Campamento de reclutas, Galia Cisalpina — Día 6
Las marchas se convirtieron en rutina. No por ser fáciles, sino porque el cuerpo aprendía a moverse aunque doliera, aunque sangrara. Cada mañana, el cuerno sonaba antes del amanecer, y los hombres salían arrastrando las piernas como fantasmas envueltos en sudor seco.
Sextus ya no contaba los pasos, ni el tiempo. Solo seguía a los pies delante de él, y empujaba al siguiente si caía. Eso era suficiente.
Marcus apenas hablaba. Titus bromeaba poco. Gaius mantenía la espalda recta aunque por dentro estuviera roto. Había nacido una suerte de orgullo silencioso.
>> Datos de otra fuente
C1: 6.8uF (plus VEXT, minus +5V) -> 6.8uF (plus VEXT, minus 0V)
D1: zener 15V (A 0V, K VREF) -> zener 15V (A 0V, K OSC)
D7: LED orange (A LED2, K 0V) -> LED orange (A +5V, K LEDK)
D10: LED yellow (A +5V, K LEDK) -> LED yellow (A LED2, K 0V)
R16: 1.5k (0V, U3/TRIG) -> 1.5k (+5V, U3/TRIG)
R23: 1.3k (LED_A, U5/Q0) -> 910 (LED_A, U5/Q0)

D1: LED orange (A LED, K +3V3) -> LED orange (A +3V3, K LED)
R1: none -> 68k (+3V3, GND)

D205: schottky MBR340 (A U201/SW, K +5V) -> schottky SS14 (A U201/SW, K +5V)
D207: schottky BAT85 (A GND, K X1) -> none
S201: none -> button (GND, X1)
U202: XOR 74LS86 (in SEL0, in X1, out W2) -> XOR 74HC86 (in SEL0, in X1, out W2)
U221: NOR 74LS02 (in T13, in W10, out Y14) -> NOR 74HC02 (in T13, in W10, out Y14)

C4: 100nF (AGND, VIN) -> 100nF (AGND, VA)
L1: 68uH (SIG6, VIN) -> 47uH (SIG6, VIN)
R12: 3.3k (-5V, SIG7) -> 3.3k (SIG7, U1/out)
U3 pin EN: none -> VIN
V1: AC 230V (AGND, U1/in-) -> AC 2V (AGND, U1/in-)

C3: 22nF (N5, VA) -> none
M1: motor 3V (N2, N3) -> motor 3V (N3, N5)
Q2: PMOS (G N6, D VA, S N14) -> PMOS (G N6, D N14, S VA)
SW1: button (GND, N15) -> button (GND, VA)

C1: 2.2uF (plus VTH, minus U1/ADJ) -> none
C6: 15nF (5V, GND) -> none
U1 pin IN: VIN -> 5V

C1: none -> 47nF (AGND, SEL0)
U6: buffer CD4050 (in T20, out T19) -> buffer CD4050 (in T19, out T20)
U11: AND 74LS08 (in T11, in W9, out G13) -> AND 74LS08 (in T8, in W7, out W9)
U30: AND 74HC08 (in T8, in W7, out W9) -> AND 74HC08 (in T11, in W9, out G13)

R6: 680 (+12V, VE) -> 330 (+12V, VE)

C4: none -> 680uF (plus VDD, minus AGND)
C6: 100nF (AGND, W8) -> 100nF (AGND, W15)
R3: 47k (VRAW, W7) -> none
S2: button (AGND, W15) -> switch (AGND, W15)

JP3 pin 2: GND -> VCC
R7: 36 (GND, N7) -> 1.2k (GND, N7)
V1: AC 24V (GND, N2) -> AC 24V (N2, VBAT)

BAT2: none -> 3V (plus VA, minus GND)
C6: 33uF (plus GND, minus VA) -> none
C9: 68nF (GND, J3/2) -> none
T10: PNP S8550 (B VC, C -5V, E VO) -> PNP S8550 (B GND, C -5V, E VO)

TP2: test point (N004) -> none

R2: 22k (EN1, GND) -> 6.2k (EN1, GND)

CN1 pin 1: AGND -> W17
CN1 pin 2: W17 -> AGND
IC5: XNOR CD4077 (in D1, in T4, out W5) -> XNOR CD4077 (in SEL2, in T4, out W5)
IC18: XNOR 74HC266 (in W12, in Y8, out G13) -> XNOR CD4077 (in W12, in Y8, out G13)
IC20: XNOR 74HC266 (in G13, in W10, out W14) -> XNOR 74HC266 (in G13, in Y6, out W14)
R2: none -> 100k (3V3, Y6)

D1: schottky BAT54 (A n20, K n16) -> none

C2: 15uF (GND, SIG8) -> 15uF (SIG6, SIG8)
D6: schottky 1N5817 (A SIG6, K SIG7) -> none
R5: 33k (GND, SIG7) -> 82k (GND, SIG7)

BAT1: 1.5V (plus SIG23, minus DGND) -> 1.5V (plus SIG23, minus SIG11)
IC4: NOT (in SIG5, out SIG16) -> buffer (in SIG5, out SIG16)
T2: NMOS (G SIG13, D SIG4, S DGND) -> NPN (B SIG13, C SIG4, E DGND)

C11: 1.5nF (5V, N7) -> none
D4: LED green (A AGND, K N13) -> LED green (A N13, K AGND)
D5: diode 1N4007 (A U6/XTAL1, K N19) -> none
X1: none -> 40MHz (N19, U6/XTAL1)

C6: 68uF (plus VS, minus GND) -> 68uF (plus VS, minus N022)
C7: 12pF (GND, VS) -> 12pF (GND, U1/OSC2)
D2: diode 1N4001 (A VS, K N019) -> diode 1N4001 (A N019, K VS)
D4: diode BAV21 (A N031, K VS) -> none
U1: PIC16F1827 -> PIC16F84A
Como si aguantar, simplemente aguantar, ya fuera una victoria diaria.
El séptimo día, no hubo marcha. Solo orden de limpieza de equipo y formación doble al atardecer. Todos sabían que eso no significaba descanso.
A la hora señalada, las cohortes de reclutas estaban formadas frente al águila de bronce. El silencio era tan espeso que podía oírse cómo crujían las sandalias contra la gravilla.
Entonces, los centuriones llegaron. No corriendo. Caminando. Lentamente. Con una calma que pesaba más que los gritos. Uno de ellos llevaba a un joven sujeto por los brazos. Tenía la túnica sucia y el rostro demacrado.
—Este hombre —dijo el centurión en voz alta— robó un puñado de grano de la ración de otro. No lo negó. No pidió perdón. Solo dijo que tenía hambre.
Hubo murmullos, pero se apagaron rápido. Todos tenían hambre. Todos estaban rotos. Pero nadie robaba.
—En la legión —continuó el centurión— no hay ladrones. Solo soldados… o cadáveres.
Hizo una seña.
Cuatro hombres formados lo arrastraron al centro. Lo desnudaron hasta la cintura. Ataron sus muñecas a un poste clavado en la tierra, frente a todos. Luego, uno por uno, diez reclutas al azar —no sus compañeros— fueron obligados a golpearlo con varas de madera. En silencio. Sin elección. El castigo se llamaba fustuarium, y era más antiguo que César.
Cada golpe sonaba seco. Cada grito era más débil que el anterior. Cuando cayó, no se movió.
No dijeron si estaba vivo o muerto. Solo lo arrastraron fuera del círculo y ordenaron volver a las tiendas.
Nadie habló esa noche.
Sextus no durmió.Miró el techo de lona como si pudiera encontrar en él la respuesta a una pregunta que aún no se atrevía a formular.
No sabía si temía más la guerra……o el tipo de hombres en que tendrían que convertirse para sobrevivirla.